REVISIONS MOCK EXAM [1]

REPRESENTATION — GENDER THEORY: KEY THEORISTS AND VOCABULARY

Make sure you understand the meaning of the key terms (see the relevant blogs posts but feel free to use Oxford dictionary or media studies handbooks to chose an explanation/phrasing that is suits your style of expression and understanding)

  • Male gaze: an act of looking that treats women as objects and posits men as dominant and active lookers. In media this is operated with the use of close ups on particular parts of the body (legs, face, lips breast) and with specific ways of storytelling and characterization (men do things, women stand by them)

Or else: A manner of treating women’s bodies as objects to be surveyed, which is associated by feminists with hegemonic masculinity, both in everyday social interaction and in relation to their representation in visual media: see also (objectification: the act of transforming bodies/persons/subjects into sexual objects to be seen. Usually applied to how women are seen by men)

 In film theory and media: men are both the subject of the gaze and the ones who shape the action and women are the objects of the gaze and the ones who are shaped by the action.

  • Voyeurism (Scopophilia): an act of gaining gratification by observing others as sexual objects. According to Laura Mulvey, classical cinema and visual media position male viewers to gain pleasure either by treating women as passive objects or by identifying with the male heroes (who are the ‘do-ers,’ the ones who push the narrative forward).
  • Patriarchy: a fundamental feminist interpretation of the world according to which there is a systemic inequality between women and men. This takes many forms and encompasses sexual, social, cultural, material and political forms of domination and discrimination. Patriarchic ideas/mentalities control women’s command over and access to the labor market and to other public resources. These relations of control and domination are based on assumptions about how women and men ought properly to behave, assumptions that in turn frame how people understand their social worlds and organize their social lives.
  • Sexualisation/Raunch Culture: A new way of understanding sexual and erotic representation of women in media and everyday life as a form of emancipation and self-empowerment. It has been subject to debate. Camila Paglia is an prominent intellectual support this reading and understands eroticization as as an act of creativity and liberation
  • Post-feminism: a contested term that usually refers to a reaction to second wave feminism. It celebrates new ways of reading the image of women popular culture and consumer society. Elegance, beauty and fashion is now reconciled/combined with notions autonomy and self-empowerment. This strand of feminism has been criticized for being apolitical and in tune with ‘neo-liberal’, corporate and individualistic lifestyles.
  • Female gaze: The emphasis on female perspective — both in society and media. The ways in which women and girls look at other females, at males, but also at things in the world. This concerns the kinds of looking involved, and how these may be related to the ways women identify with other persons, see other persons as ‘objects’ or how their perspective/gaze is reflected what they create or what they do.

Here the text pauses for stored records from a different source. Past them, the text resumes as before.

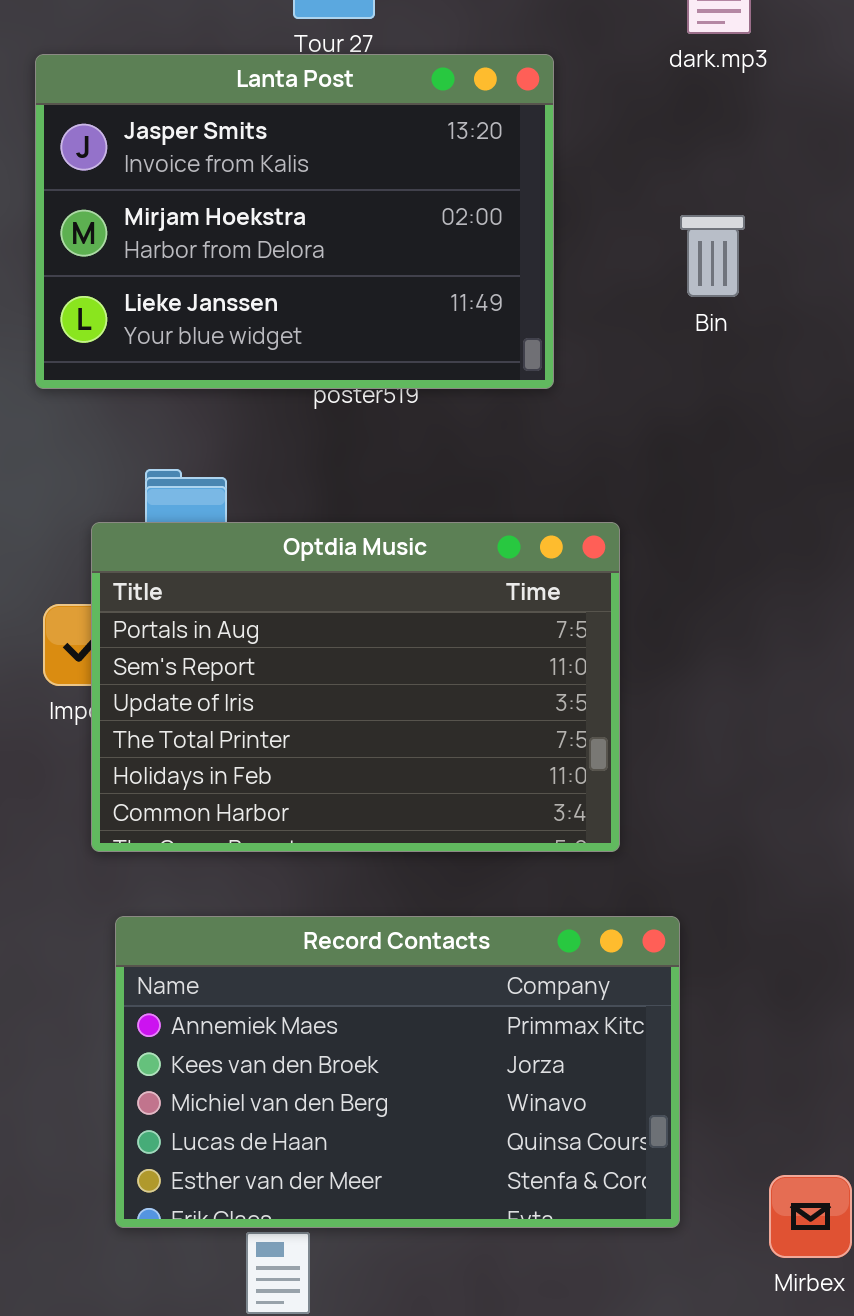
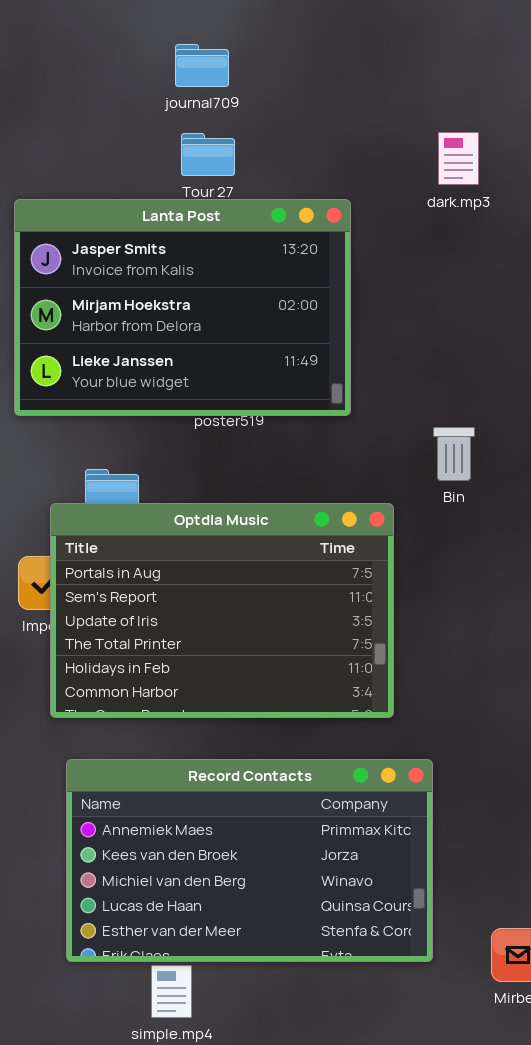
Bin: [680,215,745,297] -> [433,427,475,481], moved

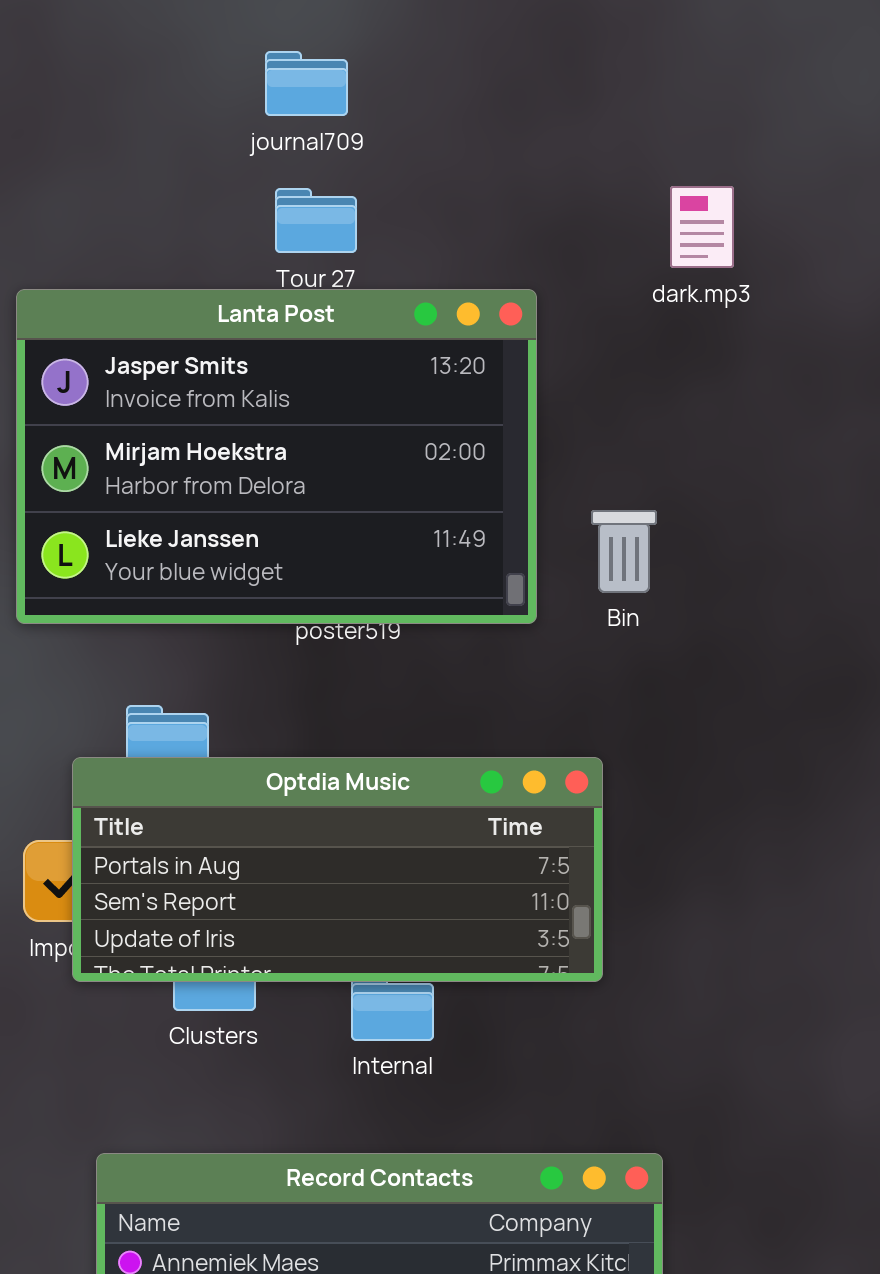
Bin: [433,427,475,481] -> [591,510,657,593], moved
Optdia Music: [50,503,394,718] -> [72,757,603,982], resized

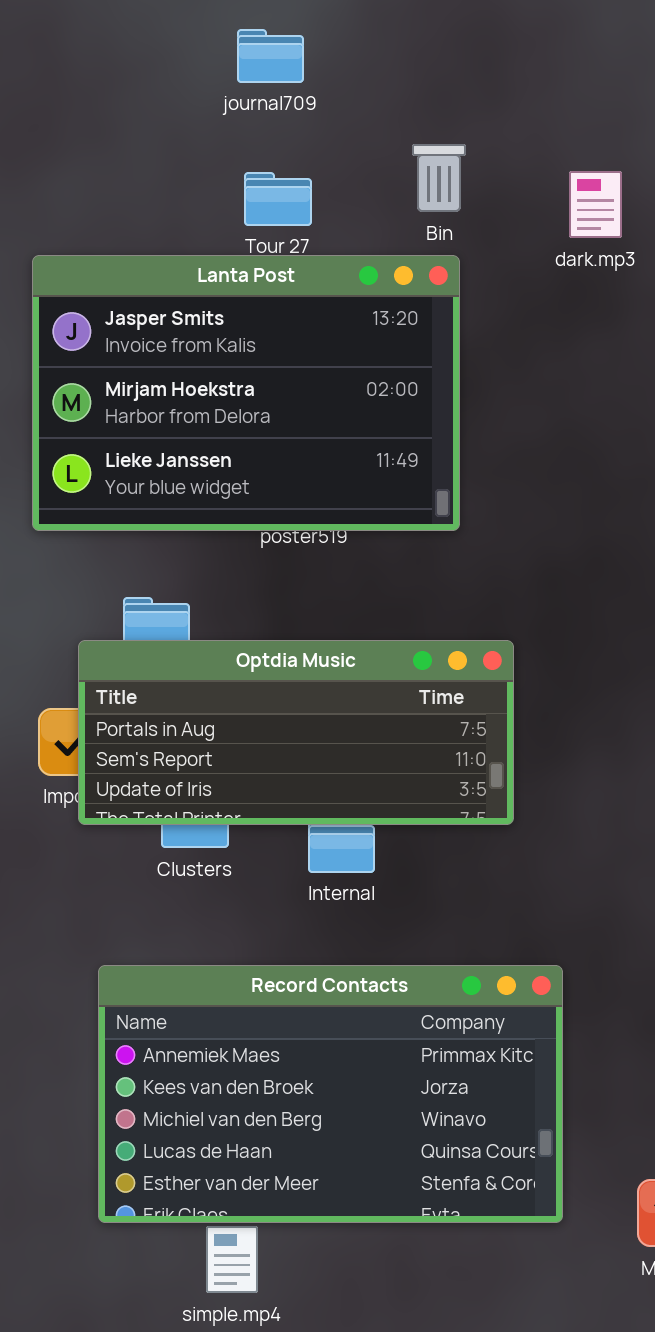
journal709: [265,51,348,116] -> [237,29,304,83], moved
Bin: [591,510,657,593] -> [412,144,466,212], moved

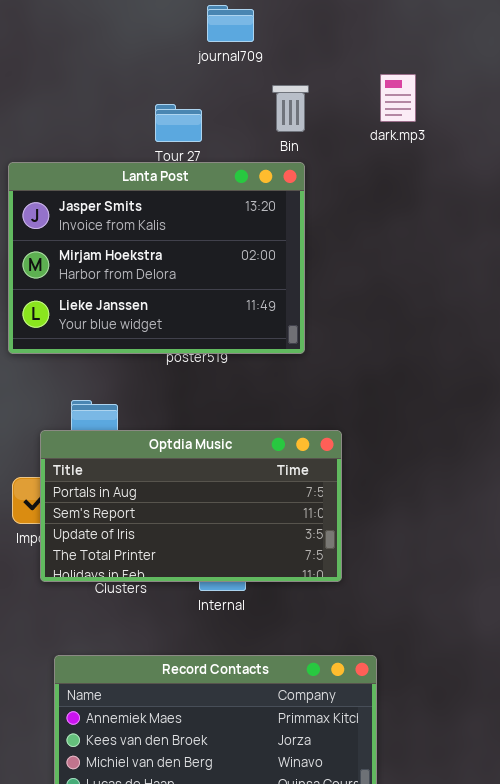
journal709: [237,29,304,83] -> [207,5,254,42], moved
dark.mp3: [569,171,622,238] -> [380,74,416,122], moved
Optdia Music: [78,640,514,825] -> [40,430,342,582], resized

Intersectionality: According to bell hook, gender oppression intersects with racial and economic forms of oppression. Black women have been either omitted from representation or misrepresented in accordance to one-dimensional stereotypes (oversexed, mammies, neurotic/angry women)

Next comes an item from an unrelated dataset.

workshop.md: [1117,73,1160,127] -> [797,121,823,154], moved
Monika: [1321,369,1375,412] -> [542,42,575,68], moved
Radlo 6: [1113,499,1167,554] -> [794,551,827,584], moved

Gender Performativity and Judith Butler:

  • Sex and gender: Sex is a biological form of classification that is assigned at birth. Gender is a social construction, a ‘learned’ pattern of behaviour. It is shaped by cultural norms but it is subject to change.
  • Performativity of gender: gender is a ‘ritualized repetition of acts.’ Gender refers to ways of inhabiting one’s body and interacting with others. It is not an ‘essence’ but an form of self-understanding that is in dialogue with ways of self-presentation and social interaction (socialization)

Gender is a historical situation not a natural fact. The conventions, appearances and acts that prescribe what it means to be a woman or man change from time to time and from place to place. There is not a universal unchangeable way of being a gender.

Subversion: Subversion is the act of disrupting the expected/established/hegemonic ways acting out one’s gender. Men and women using body postures, clothes, accessories, modes of self-expression, ways of speaking, styles of interaction, professional roles, social activities and creative representations that are not usually associated with the conventions of their respective gender. A telling example drag-artists.